Concurrency issues with sale process() (and purchase)
In a production server we've found a situation with a sale where:
- There's a two shipments: one in "Done" and the other "Waiting"
- There's two invoices with the exact same quantities
Checking the create/write dates we see that the two invoices we see that the second invoice was created just a second after the first one. We also see that neither of them was modified by the users. Everything looks like if the process
of the sale was responsible for the duplication.
Thinking about it I think it is actually possible for that to happen because there're not the right locks in place.
Consider two concurrent processes (a) and (b), both of which execute the aforementioned process
method.
This method locks the whole sale table, but that does not happen at the very beginning of the transaction but a little bit afterwards.
What can happen is the following:
(a) BEGIN; (b) BEGIN; (a) Succeeds locking the table (a) Computes process and creates new invoices (a) COMMIT; (b) Succeeds locking the table because (a) has already commited (b) Computes process and creates new invoices again because its transasction started BEFORE (a) had finished, so it does not find the invoice lines created by (a) (b) COMMIT;
It seems the problem would still exist even if Tryton used SERIALIZABLE isolation level instead of REPEATABLE READ.

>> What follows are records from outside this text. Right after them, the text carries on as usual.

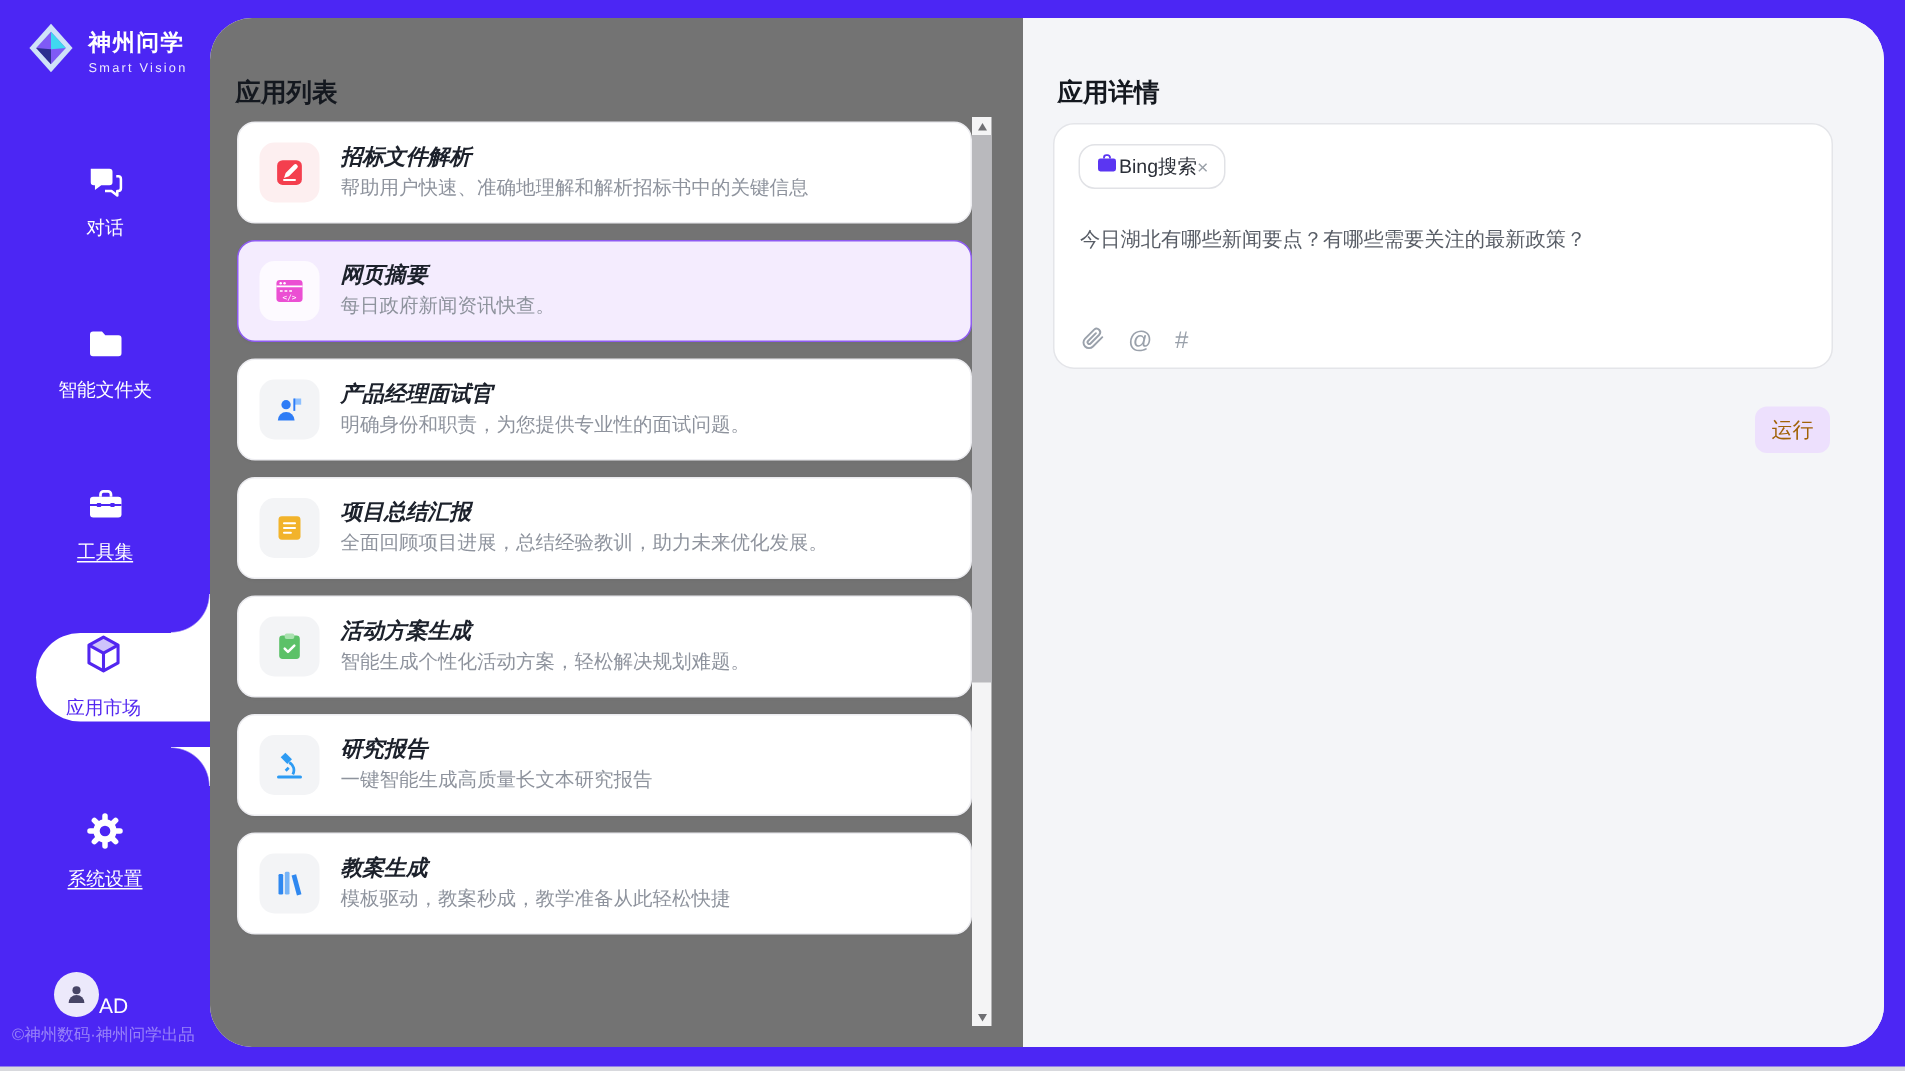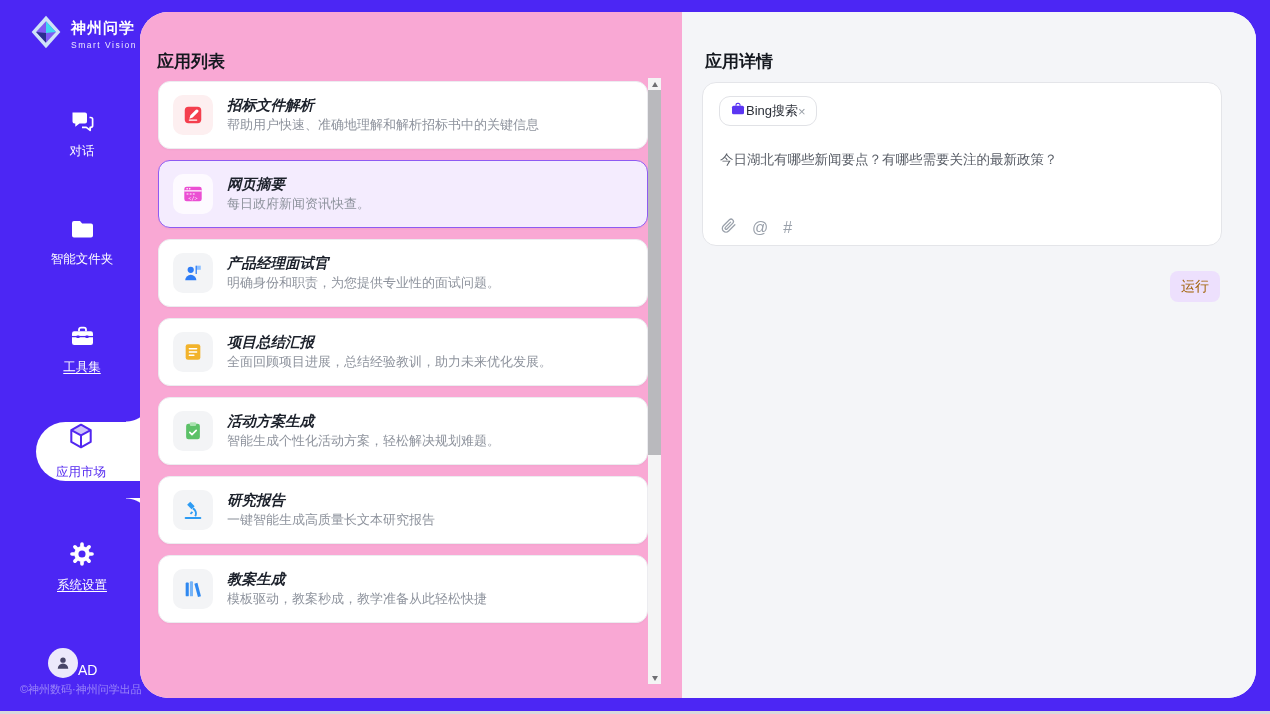--- a/index.html
+++ b/index.html
@@ -6,21 +6,21 @@
   :root{
     --purple:#4c26f4;
     --accent:#5226f0;
   }
   html,body{ width:1270px; height:714px; overflow:hidden; }
   body{ font-family:"Liberation Sans","DejaVu Sans",sans-serif; background:#fff; }
   .stage{ position:relative; width:1270px; height:714px; background:var(--purple); overflow:hidden; }
   .bottom-edge{ position:absolute; left:0; bottom:0; width:100%; height:3px; background:#d8d9dd; }
 
   
-  .sidebar{ position:absolute; left:12px; top:0; width:140px; height:714px; color:#fff; }
+  .sidebar{ position:absolute; left:0; top:0; width:140px; height:714px; color:#fff; }
   .brand{ position:absolute; top:12px; left:16px; display:flex; align-items:center; gap:7px; }
   .brand-name{ font-size:15px; font-weight:bold; letter-spacing:1px; }
   .brand-sub{ font-size:8.5px; letter-spacing:1.5px; color:rgba(255,255,255,.9); margin-top:2px; }
   .nav-item{ position:absolute; left:0; width:140px; text-align:center; cursor:pointer; }
   .nav-label{ font-size:12.5px; margin-top:5px; color:#fff; }
   .nav-label.u{ text-decoration:underline; text-underline-offset:2px; }
   .nav-chat{ top:108px; } .nav-folder{ top:216px; } .nav-toolbox{ top:324px; } .nav-gear{ top:540px; }
 
   .nav-selected{ position:absolute; top:422px; left:24px; width:116px; height:59px; background:#fff;
     border-radius:38px 0 0 38px; display:flex; flex-direction:column; align-items:center; justify-content:space-between;
@@ -31,21 +31,21 @@
   .notch-bottom{ top:498px; background:radial-gradient(circle 26px at 0 100%, var(--purple) 25px, #fff 26px); }
 
   .user-row{ position:absolute; top:648px; left:36px; display:flex; align-items:flex-end; cursor:pointer; }
   .avatar{ width:30px; height:30px; border-radius:50%; background:#ece9fb; display:flex; align-items:center; justify-content:center; }
   .user-name{ font-size:14px; color:#fff; }
   .side-footer{ position:absolute; top:682px; left:8px; font-size:11px; color:rgba(255,255,255,.42); white-space:nowrap; }
 
   
   .panel{ position:absolute; left:140px; top:12px; width:1116px; height:686px; background:#fff;
     border-radius:28px; overflow:hidden; display:flex; }
-  .list-pane{ position:relative; width:542px; height:100%; background:#f9a8d4; flex:none; }
+  .list-pane{ position:relative; width:542px; height:100%; background:#737373; flex:none; }
   .pane-title{ position:absolute; top:38px; left:17px; font-size:17px; font-weight:bold; color:#14181f; }
   .cards{ position:absolute; top:69px; left:18px; width:490px; }
   .card{ position:relative; height:68px; margin-bottom:11px; background:#fff; border:1px solid #ececf0;
     border-radius:12px; display:flex; align-items:center; padding:0 14px; gap:14px; cursor:pointer;
     box-shadow:0 1px 2px rgba(0,0,0,.03); }
   .card.selected{ background:#f4ecfe; border:1px solid #8e5bf2; }
   .app-ic{ width:40px; height:40px; border-radius:10px; background:#f3f4f6; flex:none;
     display:flex; align-items:center; justify-content:center; }
   .app-ic.pink{ background:#fdeff0; }
   .card.selected .app-ic{ background:#fdfaff; }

I've been thinking about it and the only solution I found so far is to have a mechanism by which trytond would open a transaction (1), force de lock (probably using lock_id), keep that transaction open until the end of the RPC request. Then, start a new (2) transaction "in parallel" to the one started. This second transaction is the standard one used to process all the request. Once finished the request finishes, first transation (2) is commited, and then transaction (1) is commited.
Given that the lock would be held before the transaction reading the data is started we can be sure that the second call to process() will either fail (because (1) cannot lock) or read the right data (because (2) is started after the lock has been acquired.